(Plain-text document sources)
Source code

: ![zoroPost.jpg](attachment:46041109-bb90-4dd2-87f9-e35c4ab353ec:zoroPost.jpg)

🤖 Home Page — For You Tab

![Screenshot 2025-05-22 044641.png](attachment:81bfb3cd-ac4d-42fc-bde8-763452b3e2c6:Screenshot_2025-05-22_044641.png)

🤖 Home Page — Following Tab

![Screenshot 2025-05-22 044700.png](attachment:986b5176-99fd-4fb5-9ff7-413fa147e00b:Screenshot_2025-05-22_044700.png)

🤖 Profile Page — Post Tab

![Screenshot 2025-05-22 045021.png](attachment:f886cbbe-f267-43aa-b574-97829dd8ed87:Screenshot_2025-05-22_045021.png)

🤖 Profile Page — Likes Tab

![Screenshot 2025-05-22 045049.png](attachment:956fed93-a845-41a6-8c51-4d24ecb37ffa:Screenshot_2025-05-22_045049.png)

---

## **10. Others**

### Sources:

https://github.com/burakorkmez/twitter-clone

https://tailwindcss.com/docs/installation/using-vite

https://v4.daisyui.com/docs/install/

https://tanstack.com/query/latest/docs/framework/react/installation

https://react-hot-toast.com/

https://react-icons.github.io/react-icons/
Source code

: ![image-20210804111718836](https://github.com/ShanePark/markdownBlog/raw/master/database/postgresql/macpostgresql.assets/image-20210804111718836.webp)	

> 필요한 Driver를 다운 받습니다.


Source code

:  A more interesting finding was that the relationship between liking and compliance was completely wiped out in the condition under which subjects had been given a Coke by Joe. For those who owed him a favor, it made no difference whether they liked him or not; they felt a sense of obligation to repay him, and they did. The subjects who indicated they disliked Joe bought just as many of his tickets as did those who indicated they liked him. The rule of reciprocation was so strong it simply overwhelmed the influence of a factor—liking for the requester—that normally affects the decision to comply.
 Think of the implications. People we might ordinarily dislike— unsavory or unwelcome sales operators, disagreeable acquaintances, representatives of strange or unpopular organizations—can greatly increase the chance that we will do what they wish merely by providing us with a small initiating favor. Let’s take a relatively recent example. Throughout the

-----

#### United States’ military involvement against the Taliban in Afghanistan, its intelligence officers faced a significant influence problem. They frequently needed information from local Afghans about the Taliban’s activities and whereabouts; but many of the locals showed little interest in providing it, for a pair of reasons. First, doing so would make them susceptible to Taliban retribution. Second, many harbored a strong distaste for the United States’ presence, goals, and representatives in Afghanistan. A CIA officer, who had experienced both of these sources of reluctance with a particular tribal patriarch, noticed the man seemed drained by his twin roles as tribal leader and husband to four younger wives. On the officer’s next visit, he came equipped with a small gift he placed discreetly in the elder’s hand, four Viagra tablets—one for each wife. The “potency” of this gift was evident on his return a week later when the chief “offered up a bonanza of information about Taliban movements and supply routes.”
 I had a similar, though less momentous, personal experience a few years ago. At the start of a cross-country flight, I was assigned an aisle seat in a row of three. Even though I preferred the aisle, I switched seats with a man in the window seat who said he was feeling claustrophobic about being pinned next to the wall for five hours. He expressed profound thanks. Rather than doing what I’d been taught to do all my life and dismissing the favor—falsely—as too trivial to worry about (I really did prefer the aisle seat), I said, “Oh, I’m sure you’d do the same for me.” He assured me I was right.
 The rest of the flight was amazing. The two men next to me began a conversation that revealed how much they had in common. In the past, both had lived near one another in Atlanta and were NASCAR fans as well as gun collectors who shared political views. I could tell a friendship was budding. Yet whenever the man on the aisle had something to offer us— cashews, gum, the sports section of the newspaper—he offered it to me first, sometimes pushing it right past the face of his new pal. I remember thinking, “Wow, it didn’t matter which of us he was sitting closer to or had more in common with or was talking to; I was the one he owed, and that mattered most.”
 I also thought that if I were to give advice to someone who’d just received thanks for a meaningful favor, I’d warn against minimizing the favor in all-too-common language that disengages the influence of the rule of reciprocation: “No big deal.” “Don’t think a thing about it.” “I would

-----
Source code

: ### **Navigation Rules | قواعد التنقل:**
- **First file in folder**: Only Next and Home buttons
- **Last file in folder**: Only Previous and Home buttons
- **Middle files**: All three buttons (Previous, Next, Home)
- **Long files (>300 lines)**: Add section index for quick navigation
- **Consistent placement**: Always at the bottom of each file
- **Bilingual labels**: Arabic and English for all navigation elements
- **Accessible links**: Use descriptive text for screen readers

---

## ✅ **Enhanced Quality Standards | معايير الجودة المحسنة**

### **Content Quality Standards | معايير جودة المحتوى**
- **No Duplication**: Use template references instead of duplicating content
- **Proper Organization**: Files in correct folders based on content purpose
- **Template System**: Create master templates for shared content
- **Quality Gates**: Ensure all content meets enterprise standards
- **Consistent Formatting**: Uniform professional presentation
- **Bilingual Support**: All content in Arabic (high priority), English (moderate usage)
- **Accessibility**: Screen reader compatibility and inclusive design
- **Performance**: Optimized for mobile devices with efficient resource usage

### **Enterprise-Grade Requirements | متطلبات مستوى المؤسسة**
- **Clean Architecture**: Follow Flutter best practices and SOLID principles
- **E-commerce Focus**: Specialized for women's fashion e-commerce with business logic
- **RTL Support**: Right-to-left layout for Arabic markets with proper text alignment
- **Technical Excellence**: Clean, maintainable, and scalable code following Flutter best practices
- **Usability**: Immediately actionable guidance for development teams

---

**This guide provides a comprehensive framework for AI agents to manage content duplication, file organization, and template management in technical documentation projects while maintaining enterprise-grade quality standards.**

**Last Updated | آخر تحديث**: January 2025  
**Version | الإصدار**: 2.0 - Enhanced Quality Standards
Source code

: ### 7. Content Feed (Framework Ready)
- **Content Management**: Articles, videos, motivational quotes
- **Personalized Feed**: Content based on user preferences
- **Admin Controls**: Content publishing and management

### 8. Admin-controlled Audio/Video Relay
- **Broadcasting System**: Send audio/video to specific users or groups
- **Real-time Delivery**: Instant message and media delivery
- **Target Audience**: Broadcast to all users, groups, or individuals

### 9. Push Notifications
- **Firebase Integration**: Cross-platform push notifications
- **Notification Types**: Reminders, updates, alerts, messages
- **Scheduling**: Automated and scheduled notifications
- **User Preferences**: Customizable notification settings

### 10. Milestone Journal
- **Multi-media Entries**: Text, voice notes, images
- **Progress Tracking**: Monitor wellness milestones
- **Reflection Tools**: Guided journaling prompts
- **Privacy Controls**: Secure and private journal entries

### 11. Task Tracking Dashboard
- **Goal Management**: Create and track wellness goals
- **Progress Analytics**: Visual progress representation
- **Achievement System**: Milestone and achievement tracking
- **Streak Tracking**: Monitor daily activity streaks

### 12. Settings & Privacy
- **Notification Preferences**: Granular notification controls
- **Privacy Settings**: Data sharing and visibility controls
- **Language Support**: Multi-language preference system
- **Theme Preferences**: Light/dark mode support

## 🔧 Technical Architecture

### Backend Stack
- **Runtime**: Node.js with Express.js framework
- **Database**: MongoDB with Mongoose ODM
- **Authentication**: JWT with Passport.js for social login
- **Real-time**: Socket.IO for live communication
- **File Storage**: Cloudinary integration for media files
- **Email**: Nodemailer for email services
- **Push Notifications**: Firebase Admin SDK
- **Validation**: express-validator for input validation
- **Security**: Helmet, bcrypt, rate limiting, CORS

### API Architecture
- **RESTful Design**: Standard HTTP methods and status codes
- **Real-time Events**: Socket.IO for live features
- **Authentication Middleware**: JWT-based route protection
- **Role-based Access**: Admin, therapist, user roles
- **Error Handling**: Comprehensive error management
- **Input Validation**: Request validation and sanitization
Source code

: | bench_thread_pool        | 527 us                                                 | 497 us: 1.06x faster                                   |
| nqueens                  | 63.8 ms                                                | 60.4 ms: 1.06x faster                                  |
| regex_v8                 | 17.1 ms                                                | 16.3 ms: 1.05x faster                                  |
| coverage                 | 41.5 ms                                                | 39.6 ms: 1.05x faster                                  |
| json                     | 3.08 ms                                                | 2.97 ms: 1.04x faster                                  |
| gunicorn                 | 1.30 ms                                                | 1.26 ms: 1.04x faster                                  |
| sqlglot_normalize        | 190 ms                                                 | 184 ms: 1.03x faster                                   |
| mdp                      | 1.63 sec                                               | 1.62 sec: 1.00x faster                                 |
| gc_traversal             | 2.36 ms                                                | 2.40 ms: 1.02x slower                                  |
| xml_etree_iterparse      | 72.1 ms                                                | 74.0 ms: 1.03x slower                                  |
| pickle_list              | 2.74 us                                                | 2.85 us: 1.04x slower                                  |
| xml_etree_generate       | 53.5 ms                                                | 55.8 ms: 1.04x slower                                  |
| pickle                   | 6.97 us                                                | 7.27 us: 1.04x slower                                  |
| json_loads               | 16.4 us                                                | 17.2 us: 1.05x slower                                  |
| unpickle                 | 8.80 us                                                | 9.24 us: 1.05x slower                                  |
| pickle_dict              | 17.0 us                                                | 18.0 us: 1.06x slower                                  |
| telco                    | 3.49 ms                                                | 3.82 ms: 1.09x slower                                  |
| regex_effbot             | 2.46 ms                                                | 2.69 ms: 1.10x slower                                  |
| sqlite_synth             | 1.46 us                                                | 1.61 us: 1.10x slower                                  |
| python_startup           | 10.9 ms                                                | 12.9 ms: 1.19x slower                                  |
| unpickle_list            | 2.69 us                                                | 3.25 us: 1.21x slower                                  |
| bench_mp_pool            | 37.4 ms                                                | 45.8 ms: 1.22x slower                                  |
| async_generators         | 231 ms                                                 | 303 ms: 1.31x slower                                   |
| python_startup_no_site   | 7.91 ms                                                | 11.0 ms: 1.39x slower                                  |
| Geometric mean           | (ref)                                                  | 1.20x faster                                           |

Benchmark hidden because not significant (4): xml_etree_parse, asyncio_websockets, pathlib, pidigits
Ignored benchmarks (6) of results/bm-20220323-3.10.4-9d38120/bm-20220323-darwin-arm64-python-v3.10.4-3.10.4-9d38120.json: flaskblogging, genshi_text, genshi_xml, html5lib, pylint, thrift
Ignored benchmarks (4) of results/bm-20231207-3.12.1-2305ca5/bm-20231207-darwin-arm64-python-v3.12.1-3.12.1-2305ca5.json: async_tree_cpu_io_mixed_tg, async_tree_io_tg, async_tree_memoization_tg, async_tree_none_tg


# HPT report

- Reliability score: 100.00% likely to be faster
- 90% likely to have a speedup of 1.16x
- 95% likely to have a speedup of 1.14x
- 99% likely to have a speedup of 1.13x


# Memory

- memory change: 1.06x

## ASSIGNMENT
Starting at the top of the listing and ending with the line that contains "Page — Post Tab", format those lines as a JSON list of strings, one string per line and skipping blank lines.

## ANSWER BOX
[
  "Source code",
  ": ![zoroPost.jpg](attachment:46041109-bb90-4dd2-87f9-e35c4ab353ec:zoroPost.jpg)",
  "🤖 Home Page — For You Tab",
  "![Screenshot 2025-05-22 044641.png](attachment:81bfb3cd-ac4d-42fc-bde8-763452b3e2c6:Screenshot_2025-05-22_044641.png)",
  "🤖 Home Page — Following Tab",
  "![Screenshot 2025-05-22 044700.png](attachment:986b5176-99fd-4fb5-9ff7-413fa147e00b:Screenshot_2025-05-22_044700.png)",
  "🤖 Profile Page — Post Tab"
]